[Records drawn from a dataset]

===

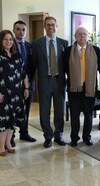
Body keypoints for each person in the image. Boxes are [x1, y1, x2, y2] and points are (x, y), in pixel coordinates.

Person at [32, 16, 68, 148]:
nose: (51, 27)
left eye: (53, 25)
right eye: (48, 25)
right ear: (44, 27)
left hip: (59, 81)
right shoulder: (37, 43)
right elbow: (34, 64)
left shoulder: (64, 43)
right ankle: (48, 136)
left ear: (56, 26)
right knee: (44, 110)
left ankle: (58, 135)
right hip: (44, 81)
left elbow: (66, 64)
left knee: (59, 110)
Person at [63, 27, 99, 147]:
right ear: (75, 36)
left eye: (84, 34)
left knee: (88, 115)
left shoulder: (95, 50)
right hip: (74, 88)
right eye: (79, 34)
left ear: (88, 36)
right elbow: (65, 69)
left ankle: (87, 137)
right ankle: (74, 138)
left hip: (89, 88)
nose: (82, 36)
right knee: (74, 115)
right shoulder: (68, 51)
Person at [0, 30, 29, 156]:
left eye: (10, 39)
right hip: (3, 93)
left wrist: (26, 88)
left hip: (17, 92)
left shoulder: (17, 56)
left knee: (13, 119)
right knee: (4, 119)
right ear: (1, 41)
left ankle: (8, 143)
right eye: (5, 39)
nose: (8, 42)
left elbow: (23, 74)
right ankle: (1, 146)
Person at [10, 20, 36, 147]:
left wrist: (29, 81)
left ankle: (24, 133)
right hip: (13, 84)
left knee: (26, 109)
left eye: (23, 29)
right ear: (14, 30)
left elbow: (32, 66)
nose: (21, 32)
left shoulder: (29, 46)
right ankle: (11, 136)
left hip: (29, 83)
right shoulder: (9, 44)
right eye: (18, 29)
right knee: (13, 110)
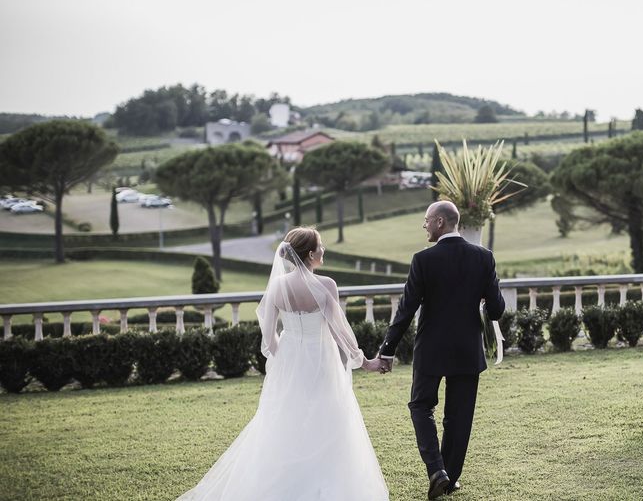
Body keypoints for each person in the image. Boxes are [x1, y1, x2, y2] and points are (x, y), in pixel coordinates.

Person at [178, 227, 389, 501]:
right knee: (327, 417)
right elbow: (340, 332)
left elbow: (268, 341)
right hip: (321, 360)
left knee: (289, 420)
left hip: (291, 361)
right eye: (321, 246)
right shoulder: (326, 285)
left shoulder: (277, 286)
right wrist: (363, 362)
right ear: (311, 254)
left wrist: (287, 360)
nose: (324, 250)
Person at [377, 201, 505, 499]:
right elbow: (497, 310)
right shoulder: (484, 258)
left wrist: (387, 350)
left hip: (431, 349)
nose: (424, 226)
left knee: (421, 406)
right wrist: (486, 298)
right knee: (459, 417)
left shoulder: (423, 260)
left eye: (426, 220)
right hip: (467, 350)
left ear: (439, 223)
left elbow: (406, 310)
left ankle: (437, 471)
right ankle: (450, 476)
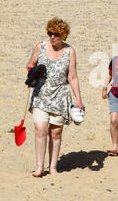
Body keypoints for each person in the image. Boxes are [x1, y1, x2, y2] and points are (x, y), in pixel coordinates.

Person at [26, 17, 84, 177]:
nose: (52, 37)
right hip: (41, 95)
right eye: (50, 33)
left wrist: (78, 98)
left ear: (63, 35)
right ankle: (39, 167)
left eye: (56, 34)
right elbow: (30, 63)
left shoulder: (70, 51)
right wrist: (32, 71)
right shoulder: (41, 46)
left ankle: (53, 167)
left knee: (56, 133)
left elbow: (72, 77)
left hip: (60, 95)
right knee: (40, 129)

===

#### [How to complete this task]
Without the pictures, give every line above again exactly.

#### [Result of this task]
Body keypoints for each person in the image. Boxes are [x1, y1, x2, y2] and points are (x, y), in pixel coordinates.

Person at [32, 16, 68, 148]:
nose: (51, 27)
left eye: (53, 25)
right eye: (48, 25)
right ear: (44, 27)
left hip: (59, 81)
right shoulder: (37, 43)
right elbow: (34, 64)
left shoulder: (64, 43)
right ankle: (48, 136)
left ear: (56, 26)
right knee: (44, 110)
left ankle: (58, 135)
right hip: (44, 81)
left elbow: (66, 64)
left knee: (59, 110)
Person at [63, 27, 99, 147]:
right ear: (75, 36)
left eye: (84, 34)
left knee: (88, 115)
left shoulder: (95, 50)
right hip: (74, 88)
right eye: (79, 34)
left ear: (88, 36)
right elbow: (65, 69)
left ankle: (87, 137)
right ankle: (74, 138)
left hip: (89, 88)
nose: (82, 36)
right knee: (74, 115)
right shoulder: (68, 51)
Person at [0, 30, 29, 156]:
left eye: (10, 39)
right hip: (3, 93)
left wrist: (26, 88)
left hip: (17, 92)
left shoulder: (17, 56)
left knee: (13, 119)
right knee: (4, 119)
right ear: (1, 41)
left ankle: (8, 143)
right eye: (5, 39)
nose: (8, 42)
left elbow: (23, 74)
right ankle: (1, 146)
Person at [10, 20, 36, 147]:
left wrist: (29, 81)
left ankle: (24, 133)
right hip: (13, 84)
left knee: (26, 109)
left eye: (23, 29)
right ear: (14, 30)
left elbow: (32, 66)
nose: (21, 32)
left shoulder: (29, 46)
right ankle: (11, 136)
left hip: (29, 83)
right shoulder: (9, 44)
right eye: (18, 29)
right knee: (13, 110)
Body keypoints for each person in the image. Boxes are [x1, y1, x2, y2] and points are (x, y), in pixel coordinates.

Person at [178, 227, 389, 501]:
right knee: (327, 417)
right elbow: (340, 332)
left elbow: (268, 341)
right hip: (321, 360)
left knee: (289, 420)
left hip: (291, 361)
right eye: (321, 246)
right shoulder: (326, 285)
left shoulder: (277, 286)
right wrist: (363, 362)
right ear: (311, 254)
left wrist: (287, 360)
nose: (324, 250)
Person at [377, 201, 505, 499]:
right elbow: (497, 310)
right shoulder: (484, 258)
left wrist: (387, 350)
left hip: (431, 349)
nose: (424, 226)
left knee: (421, 406)
right wrist: (486, 298)
right knee: (459, 417)
left shoulder: (423, 260)
left eye: (426, 220)
right hip: (467, 350)
left ear: (439, 223)
left elbow: (406, 310)
left ankle: (437, 471)
right ankle: (450, 476)
Body keypoints for each person in the image. Boxes are [x1, y1, x2, y2] and points are (x, y), in pixel coordinates.

Person at [26, 17, 84, 177]:
nose: (52, 37)
right hip: (41, 95)
right eye: (50, 33)
left wrist: (78, 98)
left ear: (63, 35)
right ankle: (39, 167)
left eye: (56, 34)
right elbow: (30, 63)
left shoulder: (70, 51)
right wrist: (32, 71)
right shoulder: (41, 46)
left ankle: (53, 167)
left knee: (56, 133)
left elbow: (72, 77)
left hip: (60, 95)
right knee: (40, 129)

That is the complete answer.